# Strongest currency



## STEALTH K3 (Dec 29, 2006)

Is there a web site that you can find out what currency is strongest to another currency


----------



## banarno (Aug 3, 2008)

This is the best I find; http://www.xe.com/


----------



## STEALTH K3 (Dec 29, 2006)

What I am looking for what is the best currency to take in travalers cheques on holiday to Thailand the Thai baht THB.


----------



## dave.murphy89 (Apr 23, 2008)

Why would it matter which currency you take? If you change your £ to $ you will still get the same amount of baht no matter which you pay with.
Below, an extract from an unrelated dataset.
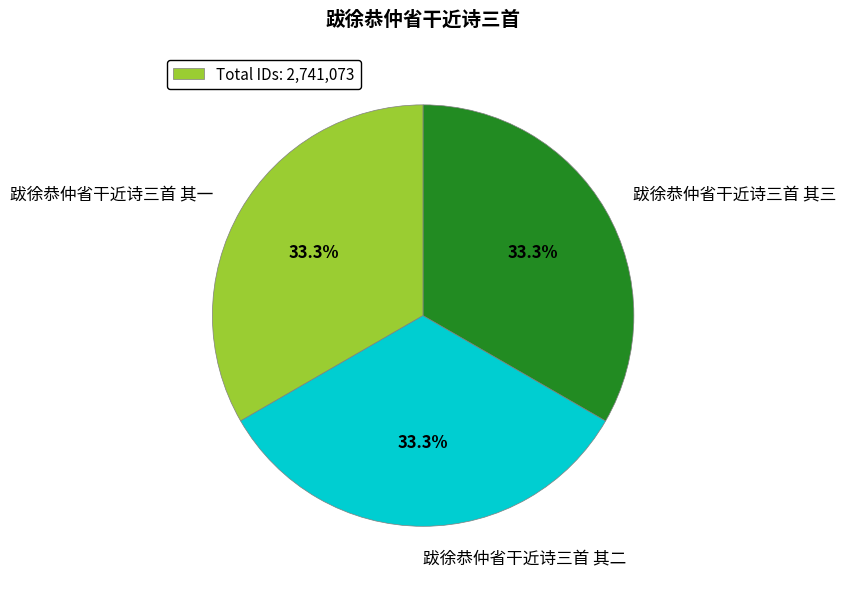

To the nearest percent, what portion does 跋徐恭仲省干近诗三首 其一 represent?

33%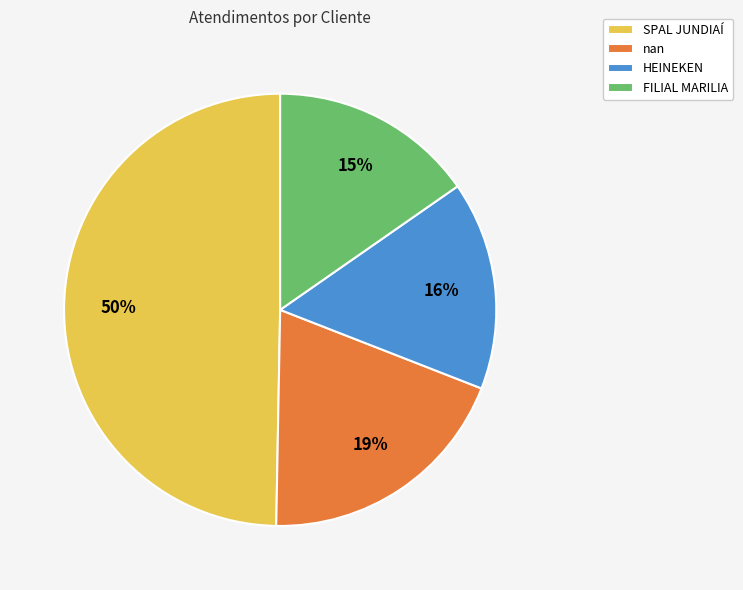

To the nearest percent, what is the average slice percentage?

25%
Or am I missing something?


----------



## STEALTH K3 (Dec 29, 2006)

dave.murphy89 said:


> Why would it matter which currency you take? If you change your £ to $ you will still get the same amount of baht no matter which you pay with.
> 
> Or am I missing something?


Well I don't know that's the reason of the post. I know someone who went to Thailand and took the Yen in Travels cheques as it was a better rate at the time


----------



## dave.murphy89 (Apr 23, 2008)

STEALTH K3 said:


> Well I don't know that's the reason of the post. I know someone who went to Thailand and took the Yen in Travels cheques as it was a better rate at the time


This is impossible, if £1 is worth 10 bapt, £1 is worth 100 yen an 100 yen is worth 10 baht.
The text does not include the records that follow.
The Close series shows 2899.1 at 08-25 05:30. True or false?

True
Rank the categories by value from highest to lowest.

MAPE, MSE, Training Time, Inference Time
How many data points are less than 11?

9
If 100 yen was worth 15 baht instead people would trade £1 for 100 yen, trade the 100 yen for 15 baht and trade 15 baht for £1.50

£1.50-£1.00 is 50% profit risk free, so it can't happen in this type of market.

Hope that makes sense.


----------



## STEALTH K3 (Dec 29, 2006)

dave.murphy89 said:


> This is impossible, if £1 is worth 10 bapt, £1 is worth 100 yen an 100 yen is worth 10 baht.
> 
> If 100 yen was worth 15 baht instead people would trade £1 for 100 yen, trade the 100 yen for 15 baht and trade 15 baht for £1.50
> 
> ...


It makes no sense all double Dutch :wall: will stick to the GBP I think :thumb::thumb:


----------



## MuZiZZle (Apr 18, 2011)

Just take dollars, currency of the world!


----------



## kh904 (Dec 18, 2006)

MuZiZZle said:


> Just take dollars, currency of the world!
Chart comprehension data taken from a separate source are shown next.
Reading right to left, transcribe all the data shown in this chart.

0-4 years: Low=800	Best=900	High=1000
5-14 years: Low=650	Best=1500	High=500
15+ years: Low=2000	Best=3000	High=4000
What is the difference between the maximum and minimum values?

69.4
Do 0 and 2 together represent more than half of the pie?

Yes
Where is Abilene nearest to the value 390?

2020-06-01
It is easier & ok in terms of changing up curency, but i wouldn't invest in the US dollar as it's ready to collapse (it's being artificially propped up up the Federal Reserve) - It's not really worth any value as it's being debased.


----------



## The Cueball (Feb 8, 2007)

kh904 said:


> It is easier & ok in terms of changing up curency, but i wouldn't invest in the US dollar as it's ready to collapse (it's being artificially propped up up the Federal Reserve) - It's not really worth any value as it's being debased.


Yeah, but the kind of people that "need" $$$$ bills to get anything done quickly or correctly don't know that 

:lol:

:thumb:


----------



## Grommit (May 3, 2011)

Do people still use travellers cheques? Not just use visa?


----------